[[ STUDY TEXT open ]]

I would really want to see some numbers around it. I don't think I really do
understand if making the logout feature less apparent actually returns value
to the site in any way.

I mean thinking a bit further, this is really not pushing users to stay
"logged in" and add value to the site right?

Also I think the security issues of keeping users logged in just to keep them
logged in is not really that encouraging.

Now I understand the value of keeping the user logged in, I just don't see the
value of having the logout feature hidden in a menu, other than simplifying
the User Experience.

If anyone has more information on this, please list them. I am interested in
researching this further.

------
estromberg
Tumblr is down, here is the cache:
[http://webcache.googleusercontent.com/search?q=cache:http://...](http://webcache.googleusercontent.com/search?q=cache:http://estromberg.com/post/10240504391/keeping-
users-logged-in)

------
DuqE
Great post, very insightful. I had not really noticed serivces like FB and
Twitter had moved the logout button the way they have until you pointed this
out. It is quite a clever idea, as your post suggests sites that offer a
service or product require the user to be logged in to get a personalised
experience. Users are less likely to logout if they cannot see it as an
option.

------
sneak
I recall the shitstorm I brewed when I made the same suggestion as your last
one (auto-login links in email) some time ago on HN.

Glad to see Quora is doing it now, too.

------
muyuu
Incognito window.

[[ STUDY TEXT closed ]]
[[ PROVIDED MATERIAL open ]]

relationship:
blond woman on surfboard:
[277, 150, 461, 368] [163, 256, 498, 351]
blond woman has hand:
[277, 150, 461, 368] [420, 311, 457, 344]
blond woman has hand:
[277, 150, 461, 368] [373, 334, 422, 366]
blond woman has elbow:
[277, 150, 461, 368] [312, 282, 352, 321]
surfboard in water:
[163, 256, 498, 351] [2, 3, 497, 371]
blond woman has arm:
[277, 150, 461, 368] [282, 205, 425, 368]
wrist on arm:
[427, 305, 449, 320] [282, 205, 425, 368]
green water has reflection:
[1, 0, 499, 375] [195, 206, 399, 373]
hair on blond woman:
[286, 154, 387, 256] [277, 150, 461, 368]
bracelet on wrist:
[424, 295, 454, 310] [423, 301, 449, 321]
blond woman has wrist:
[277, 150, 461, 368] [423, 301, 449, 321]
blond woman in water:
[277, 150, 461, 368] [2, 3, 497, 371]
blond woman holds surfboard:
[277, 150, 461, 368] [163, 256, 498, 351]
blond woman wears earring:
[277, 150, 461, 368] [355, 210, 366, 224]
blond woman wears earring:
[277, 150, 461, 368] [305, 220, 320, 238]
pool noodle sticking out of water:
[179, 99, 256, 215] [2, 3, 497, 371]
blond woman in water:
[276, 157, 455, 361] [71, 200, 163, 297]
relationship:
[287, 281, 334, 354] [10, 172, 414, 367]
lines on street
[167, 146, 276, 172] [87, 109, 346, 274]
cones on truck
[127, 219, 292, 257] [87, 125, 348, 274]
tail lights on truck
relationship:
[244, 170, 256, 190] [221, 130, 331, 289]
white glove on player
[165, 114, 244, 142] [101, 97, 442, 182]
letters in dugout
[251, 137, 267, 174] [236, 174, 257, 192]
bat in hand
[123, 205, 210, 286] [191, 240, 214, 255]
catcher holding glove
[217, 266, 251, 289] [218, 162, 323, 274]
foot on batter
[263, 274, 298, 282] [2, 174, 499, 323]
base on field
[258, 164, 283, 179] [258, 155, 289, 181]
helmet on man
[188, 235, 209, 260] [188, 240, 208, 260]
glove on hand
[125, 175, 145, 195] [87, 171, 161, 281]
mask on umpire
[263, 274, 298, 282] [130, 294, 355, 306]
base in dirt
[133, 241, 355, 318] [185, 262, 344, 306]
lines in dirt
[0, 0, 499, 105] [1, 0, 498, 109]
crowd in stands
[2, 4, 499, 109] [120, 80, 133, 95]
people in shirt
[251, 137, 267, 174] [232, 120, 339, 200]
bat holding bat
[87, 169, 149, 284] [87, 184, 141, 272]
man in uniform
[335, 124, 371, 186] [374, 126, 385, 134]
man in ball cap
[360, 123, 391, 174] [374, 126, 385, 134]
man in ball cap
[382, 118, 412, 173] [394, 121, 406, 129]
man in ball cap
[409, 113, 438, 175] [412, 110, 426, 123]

[[ PROVIDED MATERIAL closed ]]

= ABOUT THIS EXERCISE =
Answer these questions about the forum thread:
1. Which two services does DuqE say moved their logout button?
2. What practice does sneak say Quora is now using?
3. According to estromberg, what site is down?
These records were taken from a separate source.

= RESPONSE TO THIS TASK =
1. FB and Twitter
2. Auto-login links in email
3. Tumblr